On Fri, 2 Aug 2002, Jo Meder wrote:
Hello everybody,
after much gnashing of teeth and pulling out of hair we finally seem to have found the error in our ways. What we were doing led to a massive memory leak and I thought I'd let everbody know so you know what to avoid.
Our setup is something like <dtml-document or method> calls <pythonscript> and <pythonscript> calls <restrictedTraverse> for some given <path>. The resulting <object> is then used to render some content and the resulting data is returned.

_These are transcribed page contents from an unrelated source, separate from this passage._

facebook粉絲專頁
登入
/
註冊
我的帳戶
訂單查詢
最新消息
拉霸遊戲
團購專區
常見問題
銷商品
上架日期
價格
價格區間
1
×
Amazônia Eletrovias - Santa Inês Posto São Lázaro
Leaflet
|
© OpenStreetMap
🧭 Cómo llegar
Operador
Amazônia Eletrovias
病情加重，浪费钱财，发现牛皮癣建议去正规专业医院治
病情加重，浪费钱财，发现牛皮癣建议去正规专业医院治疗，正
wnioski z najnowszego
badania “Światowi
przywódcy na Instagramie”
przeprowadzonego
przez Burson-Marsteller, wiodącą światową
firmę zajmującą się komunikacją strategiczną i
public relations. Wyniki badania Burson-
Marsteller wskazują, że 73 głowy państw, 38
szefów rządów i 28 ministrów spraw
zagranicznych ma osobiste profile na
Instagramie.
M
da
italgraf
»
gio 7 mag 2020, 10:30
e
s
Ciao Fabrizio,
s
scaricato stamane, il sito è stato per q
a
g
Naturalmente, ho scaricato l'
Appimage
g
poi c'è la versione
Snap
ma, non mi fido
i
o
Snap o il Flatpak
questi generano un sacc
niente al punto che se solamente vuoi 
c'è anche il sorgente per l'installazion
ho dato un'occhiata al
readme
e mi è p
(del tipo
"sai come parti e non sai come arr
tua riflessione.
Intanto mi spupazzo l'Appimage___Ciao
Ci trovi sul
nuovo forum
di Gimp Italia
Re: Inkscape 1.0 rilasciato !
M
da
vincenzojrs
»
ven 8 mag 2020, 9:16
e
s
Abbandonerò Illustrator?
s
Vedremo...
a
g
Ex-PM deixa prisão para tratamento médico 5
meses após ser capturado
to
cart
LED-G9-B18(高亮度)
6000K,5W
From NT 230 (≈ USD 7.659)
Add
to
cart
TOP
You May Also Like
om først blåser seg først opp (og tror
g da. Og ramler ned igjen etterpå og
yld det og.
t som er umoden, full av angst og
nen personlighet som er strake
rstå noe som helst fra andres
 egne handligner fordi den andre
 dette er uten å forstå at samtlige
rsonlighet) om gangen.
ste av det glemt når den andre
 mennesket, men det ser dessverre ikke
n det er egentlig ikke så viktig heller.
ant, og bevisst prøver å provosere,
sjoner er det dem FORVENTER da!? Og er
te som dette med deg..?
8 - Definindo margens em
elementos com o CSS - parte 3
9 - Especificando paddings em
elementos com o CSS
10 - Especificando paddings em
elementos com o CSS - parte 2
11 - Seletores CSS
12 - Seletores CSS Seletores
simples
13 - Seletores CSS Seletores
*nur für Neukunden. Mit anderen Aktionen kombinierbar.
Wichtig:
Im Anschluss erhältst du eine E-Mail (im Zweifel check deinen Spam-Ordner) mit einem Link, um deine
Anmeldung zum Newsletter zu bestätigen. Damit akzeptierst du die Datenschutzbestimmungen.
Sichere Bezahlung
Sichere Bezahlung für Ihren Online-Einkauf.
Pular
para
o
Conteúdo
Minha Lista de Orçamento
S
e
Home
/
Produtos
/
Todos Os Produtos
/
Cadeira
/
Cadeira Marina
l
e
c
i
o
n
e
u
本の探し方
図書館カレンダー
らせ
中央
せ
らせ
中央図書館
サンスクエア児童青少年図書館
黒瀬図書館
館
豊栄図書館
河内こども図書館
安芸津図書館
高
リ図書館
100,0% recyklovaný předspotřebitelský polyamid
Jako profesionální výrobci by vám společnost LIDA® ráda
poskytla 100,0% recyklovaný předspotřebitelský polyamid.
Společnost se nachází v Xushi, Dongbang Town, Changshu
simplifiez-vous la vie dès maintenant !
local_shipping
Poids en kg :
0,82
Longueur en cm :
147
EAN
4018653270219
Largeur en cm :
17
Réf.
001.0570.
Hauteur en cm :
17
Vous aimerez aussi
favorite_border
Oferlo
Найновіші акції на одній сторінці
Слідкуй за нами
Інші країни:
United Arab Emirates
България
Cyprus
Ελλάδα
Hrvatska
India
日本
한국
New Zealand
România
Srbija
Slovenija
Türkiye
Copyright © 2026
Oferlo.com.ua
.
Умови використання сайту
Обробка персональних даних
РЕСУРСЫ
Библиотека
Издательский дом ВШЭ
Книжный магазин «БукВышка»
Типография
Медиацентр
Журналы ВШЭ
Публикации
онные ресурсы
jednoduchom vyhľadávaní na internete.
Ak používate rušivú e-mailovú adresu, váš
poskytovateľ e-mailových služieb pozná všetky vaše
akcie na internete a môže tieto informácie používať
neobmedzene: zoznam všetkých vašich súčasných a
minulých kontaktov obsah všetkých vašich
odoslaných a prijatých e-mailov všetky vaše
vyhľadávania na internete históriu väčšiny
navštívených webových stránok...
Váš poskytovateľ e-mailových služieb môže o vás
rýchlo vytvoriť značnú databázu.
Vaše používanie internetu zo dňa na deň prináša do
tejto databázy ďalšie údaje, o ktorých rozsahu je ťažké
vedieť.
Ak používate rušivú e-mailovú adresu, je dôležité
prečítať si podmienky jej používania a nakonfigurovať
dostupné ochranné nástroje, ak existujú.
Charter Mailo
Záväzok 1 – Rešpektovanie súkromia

Here comes the warning: If you don't explicitly set the <object> obtained by <restrictedTraverse> to <None> (maybe you could <del> it instead just as well) this <object> will be leaked with any <subobjects> instantiated along the way, namely a <ImplicitAcquirerWrapper> and (in our case) a <DateTime>.
I wonder if this is true for python products also. I will certainly look into it and see if that is the case and if true that would certainly explain some strange behavior I have been seeing. I have a fair number of items that use restrictedTraverse and after zope has been running for a while it seems those objects refs never go down but other items do. Often my leaks do not seem as large but after long enough it gets fairly large. My zope process will grow from 70M or so to 500M in a few weeks and it seems to be all those objects refs which gets very high. Thanks a lot for the tip.